+++ TEXTE SOURCE +++

Le même F/ Cambacérès, Grand-Maître Adjoint du Grand-Orient de France depuis le 13 décembre 1805 (ibid., p. 225), fut en outre nommé, le 25 octobre 1806, Grand-Maître d’honneur du Rite de Hérédom (Ordre Royal d’Écosse) en France (p. 232), et, le 4 mars 1807, Grand-Maître de la Mère-Loge du Rite Écossais Philosophique ; il fut frappé une médaille commémorative de ce dernier événement (pp. 233-234). Le 8 mars 1808, il accepta les fonctions de Grand-Maître du Rite Primitif (celui de l’Eques a Capite Galeato), sous le titre de « Protecteur » (p. 239) ; nous avons vu d’autre part qu’il accepta de même, en 1809, la dignité de Grand-Maître National du Rite des Chevaliers Bienfaisants de la Cité Sainte (Régime Écossais Rectifié : voir 27e année, no 33, p. 388), et nous aurons encore à revenir sur ce point.

+++ DONNÉES FOURNIES +++

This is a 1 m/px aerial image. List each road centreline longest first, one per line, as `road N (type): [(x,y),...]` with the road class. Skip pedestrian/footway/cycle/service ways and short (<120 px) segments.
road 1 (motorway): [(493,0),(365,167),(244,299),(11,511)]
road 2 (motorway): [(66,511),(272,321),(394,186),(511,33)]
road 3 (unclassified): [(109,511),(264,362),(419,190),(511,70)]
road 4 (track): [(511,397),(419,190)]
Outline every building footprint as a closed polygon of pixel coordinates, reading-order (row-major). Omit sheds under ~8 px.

+++
+++ DONNÉES FOURNIES +++

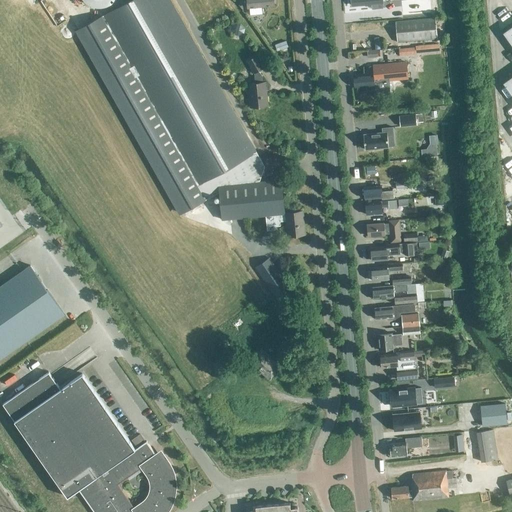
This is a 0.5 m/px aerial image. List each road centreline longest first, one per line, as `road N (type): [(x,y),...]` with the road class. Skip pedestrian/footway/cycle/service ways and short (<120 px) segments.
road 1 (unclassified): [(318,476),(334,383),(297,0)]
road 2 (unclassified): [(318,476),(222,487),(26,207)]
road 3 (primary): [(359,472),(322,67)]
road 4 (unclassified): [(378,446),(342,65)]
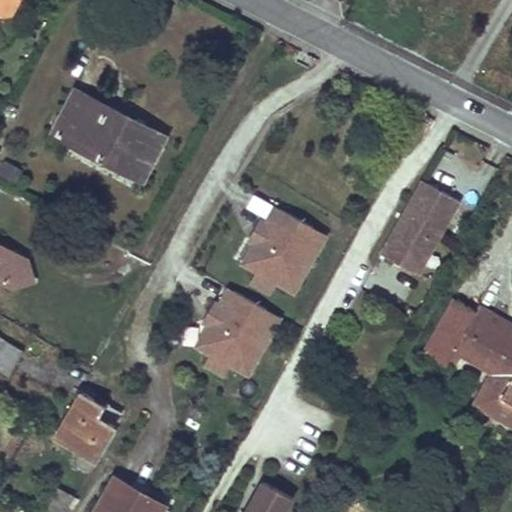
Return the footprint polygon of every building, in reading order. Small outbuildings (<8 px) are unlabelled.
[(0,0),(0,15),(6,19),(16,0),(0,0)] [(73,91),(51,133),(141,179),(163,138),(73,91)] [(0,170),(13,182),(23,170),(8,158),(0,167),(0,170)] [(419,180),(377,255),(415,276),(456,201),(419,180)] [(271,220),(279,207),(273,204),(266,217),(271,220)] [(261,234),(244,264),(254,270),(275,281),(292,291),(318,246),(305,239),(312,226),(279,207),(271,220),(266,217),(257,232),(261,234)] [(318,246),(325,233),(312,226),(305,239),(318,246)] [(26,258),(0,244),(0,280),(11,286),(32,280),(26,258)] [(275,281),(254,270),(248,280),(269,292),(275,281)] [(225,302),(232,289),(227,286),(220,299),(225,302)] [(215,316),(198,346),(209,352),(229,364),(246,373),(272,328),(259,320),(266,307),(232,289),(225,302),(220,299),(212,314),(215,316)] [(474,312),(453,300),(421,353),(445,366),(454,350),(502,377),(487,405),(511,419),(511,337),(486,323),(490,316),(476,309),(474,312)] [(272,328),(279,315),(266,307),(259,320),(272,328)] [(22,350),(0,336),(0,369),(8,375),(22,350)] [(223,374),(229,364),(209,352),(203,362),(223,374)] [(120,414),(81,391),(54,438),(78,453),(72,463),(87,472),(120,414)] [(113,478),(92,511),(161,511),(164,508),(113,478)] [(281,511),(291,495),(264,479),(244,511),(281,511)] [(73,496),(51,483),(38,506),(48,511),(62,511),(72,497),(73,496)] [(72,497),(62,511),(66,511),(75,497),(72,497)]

+++

**CONSIGNE DE L’EXERCICE**
Mettez à jour un extrait du texte sur Cambacérès en remplaçant « médaille » par « plaque ». Recopiez-le à partir des mots « Le même F/ Cambacérès, Grand-Maître » et arrêtez-vous après « sur ce point. ».

**RÉSULTAT ATTENDU**
Le même F/ Cambacérès, Grand-Maître Adjoint du Grand-Orient de France depuis le 13 décembre 1805 (ibid., p. 225), fut en outre nommé, le 25 octobre 1806, Grand-Maître d’honneur du Rite de Hérédom (Ordre Royal d’Écosse) en France (p. 232), et, le 4 mars 1807, Grand-Maître de la Mère-Loge du Rite Écossais Philosophique ; il fut frappé une plaque commémorative de ce dernier événement (pp. 233-234). Le 8 mars 1808, il accepta les fonctions de Grand-Maître du Rite Primitif (celui de l’Eques a Capite Galeato), sous le titre de « Protecteur » (p. 239) ; nous avons vu d’autre part qu’il accepta de même, en 1809, la dignité de Grand-Maître National du Rite des Chevaliers Bienfaisants de la Cité Sainte (Régime Écossais Rectifié : voir 27e année, no 33, p. 388), et nous aurons encore à revenir sur ce point.